THE PROBLEM:
Write out, from the entries below, exactly the lines that run between the lines holding "### Title: Filigran" and "circuitry or the like.", inclusive, and stop there.

⟨

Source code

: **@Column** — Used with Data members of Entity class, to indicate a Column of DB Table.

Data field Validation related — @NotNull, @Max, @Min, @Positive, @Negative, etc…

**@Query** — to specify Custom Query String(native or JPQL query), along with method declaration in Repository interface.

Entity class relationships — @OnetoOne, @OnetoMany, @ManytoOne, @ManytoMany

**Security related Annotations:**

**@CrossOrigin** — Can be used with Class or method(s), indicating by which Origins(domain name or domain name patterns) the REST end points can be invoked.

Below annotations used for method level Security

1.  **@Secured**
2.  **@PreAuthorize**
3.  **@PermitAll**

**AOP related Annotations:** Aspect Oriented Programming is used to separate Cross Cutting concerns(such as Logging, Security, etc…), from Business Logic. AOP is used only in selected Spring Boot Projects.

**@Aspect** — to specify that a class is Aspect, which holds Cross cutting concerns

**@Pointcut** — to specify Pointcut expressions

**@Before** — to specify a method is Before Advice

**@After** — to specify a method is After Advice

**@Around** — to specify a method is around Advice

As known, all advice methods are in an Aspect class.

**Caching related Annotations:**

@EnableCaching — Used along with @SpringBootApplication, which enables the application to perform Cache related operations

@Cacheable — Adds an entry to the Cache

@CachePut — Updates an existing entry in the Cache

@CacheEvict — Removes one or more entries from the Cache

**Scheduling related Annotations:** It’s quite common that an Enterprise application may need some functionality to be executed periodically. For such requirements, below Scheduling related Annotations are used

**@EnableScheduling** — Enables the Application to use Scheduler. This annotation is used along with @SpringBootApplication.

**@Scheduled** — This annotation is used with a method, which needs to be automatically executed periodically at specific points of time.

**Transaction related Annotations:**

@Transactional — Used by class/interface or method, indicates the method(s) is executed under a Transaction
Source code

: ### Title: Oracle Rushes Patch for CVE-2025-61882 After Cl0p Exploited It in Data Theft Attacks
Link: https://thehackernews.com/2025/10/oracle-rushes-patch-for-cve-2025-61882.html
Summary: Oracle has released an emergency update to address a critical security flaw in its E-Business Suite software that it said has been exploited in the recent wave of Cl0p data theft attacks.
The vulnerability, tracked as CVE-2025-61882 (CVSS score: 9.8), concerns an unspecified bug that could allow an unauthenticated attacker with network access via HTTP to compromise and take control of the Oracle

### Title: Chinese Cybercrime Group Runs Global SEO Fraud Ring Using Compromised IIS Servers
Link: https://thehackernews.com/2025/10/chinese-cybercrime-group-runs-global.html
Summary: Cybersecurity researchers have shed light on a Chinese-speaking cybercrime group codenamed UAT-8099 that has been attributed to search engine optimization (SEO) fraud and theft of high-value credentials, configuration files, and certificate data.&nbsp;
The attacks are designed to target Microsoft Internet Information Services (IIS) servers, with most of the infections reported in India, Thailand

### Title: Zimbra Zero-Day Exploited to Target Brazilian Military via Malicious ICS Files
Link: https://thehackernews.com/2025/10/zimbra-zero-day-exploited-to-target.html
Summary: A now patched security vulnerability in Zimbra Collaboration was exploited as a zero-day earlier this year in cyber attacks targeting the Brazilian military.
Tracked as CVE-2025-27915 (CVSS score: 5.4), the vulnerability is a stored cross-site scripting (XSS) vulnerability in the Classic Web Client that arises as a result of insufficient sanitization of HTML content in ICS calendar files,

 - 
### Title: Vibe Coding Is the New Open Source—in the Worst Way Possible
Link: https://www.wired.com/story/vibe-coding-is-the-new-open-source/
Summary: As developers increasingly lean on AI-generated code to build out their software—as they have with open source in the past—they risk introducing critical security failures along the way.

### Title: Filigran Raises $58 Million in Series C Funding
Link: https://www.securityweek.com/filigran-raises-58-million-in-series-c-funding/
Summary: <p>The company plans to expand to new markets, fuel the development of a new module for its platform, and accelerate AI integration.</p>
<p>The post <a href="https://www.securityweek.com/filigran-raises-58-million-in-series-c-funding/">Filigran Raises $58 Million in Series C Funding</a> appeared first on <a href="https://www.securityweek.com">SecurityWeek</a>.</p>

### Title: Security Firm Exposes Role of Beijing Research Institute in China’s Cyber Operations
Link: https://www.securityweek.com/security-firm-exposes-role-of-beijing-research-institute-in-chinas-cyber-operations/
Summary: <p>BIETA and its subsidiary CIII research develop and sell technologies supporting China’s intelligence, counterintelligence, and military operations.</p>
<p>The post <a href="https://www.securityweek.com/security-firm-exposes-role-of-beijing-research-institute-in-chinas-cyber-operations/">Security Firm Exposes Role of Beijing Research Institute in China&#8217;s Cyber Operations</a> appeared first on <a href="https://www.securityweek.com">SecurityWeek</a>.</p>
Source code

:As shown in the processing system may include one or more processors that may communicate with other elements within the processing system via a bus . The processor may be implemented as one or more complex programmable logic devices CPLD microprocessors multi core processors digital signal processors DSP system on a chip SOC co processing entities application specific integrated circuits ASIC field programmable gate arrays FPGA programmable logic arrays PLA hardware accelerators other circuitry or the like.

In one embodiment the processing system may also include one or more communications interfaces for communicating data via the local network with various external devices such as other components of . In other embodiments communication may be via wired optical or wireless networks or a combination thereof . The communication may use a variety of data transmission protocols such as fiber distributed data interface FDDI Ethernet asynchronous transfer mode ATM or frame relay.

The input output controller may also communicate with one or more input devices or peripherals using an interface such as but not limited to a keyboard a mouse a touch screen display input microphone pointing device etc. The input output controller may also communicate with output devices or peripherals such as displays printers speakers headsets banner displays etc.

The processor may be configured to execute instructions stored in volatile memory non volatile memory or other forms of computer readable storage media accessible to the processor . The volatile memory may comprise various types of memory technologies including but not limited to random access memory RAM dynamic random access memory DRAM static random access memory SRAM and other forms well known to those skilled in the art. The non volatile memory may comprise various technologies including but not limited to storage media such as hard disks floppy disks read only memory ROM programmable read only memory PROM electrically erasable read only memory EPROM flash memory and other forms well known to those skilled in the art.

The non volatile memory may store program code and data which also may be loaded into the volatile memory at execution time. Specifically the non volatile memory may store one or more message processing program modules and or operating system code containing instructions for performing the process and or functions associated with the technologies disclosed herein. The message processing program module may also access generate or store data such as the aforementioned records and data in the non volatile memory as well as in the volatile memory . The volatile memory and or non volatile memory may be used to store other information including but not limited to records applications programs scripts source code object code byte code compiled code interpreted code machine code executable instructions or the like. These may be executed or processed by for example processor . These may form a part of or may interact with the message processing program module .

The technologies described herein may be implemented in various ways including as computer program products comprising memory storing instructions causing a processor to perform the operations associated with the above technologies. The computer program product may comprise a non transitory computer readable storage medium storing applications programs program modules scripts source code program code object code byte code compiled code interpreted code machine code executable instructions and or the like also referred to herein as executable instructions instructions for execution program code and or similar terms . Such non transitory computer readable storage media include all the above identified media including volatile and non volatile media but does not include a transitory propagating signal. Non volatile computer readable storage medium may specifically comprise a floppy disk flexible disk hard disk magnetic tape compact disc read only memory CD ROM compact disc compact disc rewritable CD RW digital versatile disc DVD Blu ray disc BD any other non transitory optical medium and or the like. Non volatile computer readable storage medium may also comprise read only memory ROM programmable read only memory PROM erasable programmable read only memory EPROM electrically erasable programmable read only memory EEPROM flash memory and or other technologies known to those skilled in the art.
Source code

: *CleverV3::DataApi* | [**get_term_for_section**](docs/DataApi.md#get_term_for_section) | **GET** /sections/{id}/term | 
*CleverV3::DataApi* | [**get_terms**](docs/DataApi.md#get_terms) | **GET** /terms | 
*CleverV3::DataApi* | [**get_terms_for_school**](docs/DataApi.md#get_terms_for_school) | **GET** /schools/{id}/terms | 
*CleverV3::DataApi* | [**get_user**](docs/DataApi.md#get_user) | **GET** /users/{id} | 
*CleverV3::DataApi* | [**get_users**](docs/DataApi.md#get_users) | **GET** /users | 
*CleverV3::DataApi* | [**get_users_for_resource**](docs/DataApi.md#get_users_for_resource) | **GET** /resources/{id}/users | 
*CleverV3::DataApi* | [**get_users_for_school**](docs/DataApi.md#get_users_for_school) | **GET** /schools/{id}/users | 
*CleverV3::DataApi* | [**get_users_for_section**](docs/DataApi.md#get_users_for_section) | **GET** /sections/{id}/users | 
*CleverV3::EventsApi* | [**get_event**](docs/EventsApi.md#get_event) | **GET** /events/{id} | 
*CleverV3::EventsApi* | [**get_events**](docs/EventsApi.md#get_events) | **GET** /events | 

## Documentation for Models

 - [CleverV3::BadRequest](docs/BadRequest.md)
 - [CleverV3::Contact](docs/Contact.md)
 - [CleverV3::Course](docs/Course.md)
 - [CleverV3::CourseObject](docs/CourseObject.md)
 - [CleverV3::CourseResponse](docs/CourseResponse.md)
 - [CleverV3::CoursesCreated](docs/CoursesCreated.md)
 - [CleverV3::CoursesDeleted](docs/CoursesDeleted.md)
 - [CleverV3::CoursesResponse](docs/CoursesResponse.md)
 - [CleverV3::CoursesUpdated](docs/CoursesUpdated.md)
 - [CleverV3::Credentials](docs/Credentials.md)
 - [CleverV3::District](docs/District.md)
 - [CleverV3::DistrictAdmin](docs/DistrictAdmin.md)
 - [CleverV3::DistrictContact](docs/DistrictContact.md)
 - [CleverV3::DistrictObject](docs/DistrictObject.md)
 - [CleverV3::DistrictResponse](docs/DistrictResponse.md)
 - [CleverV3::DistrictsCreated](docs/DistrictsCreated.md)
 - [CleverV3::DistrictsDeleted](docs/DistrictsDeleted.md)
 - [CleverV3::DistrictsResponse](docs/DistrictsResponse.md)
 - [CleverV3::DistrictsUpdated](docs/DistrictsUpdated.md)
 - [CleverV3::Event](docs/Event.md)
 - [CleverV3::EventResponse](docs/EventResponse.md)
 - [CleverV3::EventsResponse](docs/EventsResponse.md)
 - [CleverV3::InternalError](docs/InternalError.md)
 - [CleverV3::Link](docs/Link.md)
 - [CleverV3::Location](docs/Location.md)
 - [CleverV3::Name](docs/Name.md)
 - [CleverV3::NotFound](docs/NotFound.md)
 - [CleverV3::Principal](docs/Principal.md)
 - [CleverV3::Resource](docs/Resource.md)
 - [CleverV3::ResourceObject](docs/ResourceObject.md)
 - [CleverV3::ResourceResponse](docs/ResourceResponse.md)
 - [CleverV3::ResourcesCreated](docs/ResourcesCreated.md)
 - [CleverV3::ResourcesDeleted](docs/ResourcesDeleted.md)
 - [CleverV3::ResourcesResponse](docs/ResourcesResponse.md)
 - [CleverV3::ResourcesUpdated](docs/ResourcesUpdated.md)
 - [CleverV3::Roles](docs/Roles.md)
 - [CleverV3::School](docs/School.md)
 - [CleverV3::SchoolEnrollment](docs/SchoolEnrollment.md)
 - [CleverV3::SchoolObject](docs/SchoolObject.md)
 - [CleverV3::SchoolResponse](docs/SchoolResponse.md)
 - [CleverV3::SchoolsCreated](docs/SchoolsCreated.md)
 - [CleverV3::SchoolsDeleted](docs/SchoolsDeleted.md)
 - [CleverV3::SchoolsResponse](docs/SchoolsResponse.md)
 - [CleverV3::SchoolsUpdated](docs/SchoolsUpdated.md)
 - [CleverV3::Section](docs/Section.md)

⟩

THE ANSWER:
### Title: Filigran Raises $58 Million in Series C Funding
Link: https://www.securityweek.com/filigran-raises-58-million-in-series-c-funding/
Summary: <p>The company plans to expand to new markets, fuel the development of a new module for its platform, and accelerate AI integration.</p>
<p>The post <a href="https://www.securityweek.com/filigran-raises-58-million-in-series-c-funding/">Filigran Raises $58 Million in Series C Funding</a> appeared first on <a href="https://www.securityweek.com">SecurityWeek</a>.</p>

### Title: Security Firm Exposes Role of Beijing Research Institute in China’s Cyber Operations
Link: https://www.securityweek.com/security-firm-exposes-role-of-beijing-research-institute-in-chinas-cyber-operations/
Summary: <p>BIETA and its subsidiary CIII research develop and sell technologies supporting China’s intelligence, counterintelligence, and military operations.</p>
<p>The post <a href="https://www.securityweek.com/security-firm-exposes-role-of-beijing-research-institute-in-chinas-cyber-operations/">Security Firm Exposes Role of Beijing Research Institute in China&#8217;s Cyber Operations</a> appeared first on <a href="https://www.securityweek.com">SecurityWeek</a>.</p>
Source code

:As shown in the processing system may include one or more processors that may communicate with other elements within the processing system via a bus . The processor may be implemented as one or more complex programmable logic devices CPLD microprocessors multi core processors digital signal processors DSP system on a chip SOC co processing entities application specific integrated circuits ASIC field programmable gate arrays FPGA programmable logic arrays PLA hardware accelerators other circuitry or the like.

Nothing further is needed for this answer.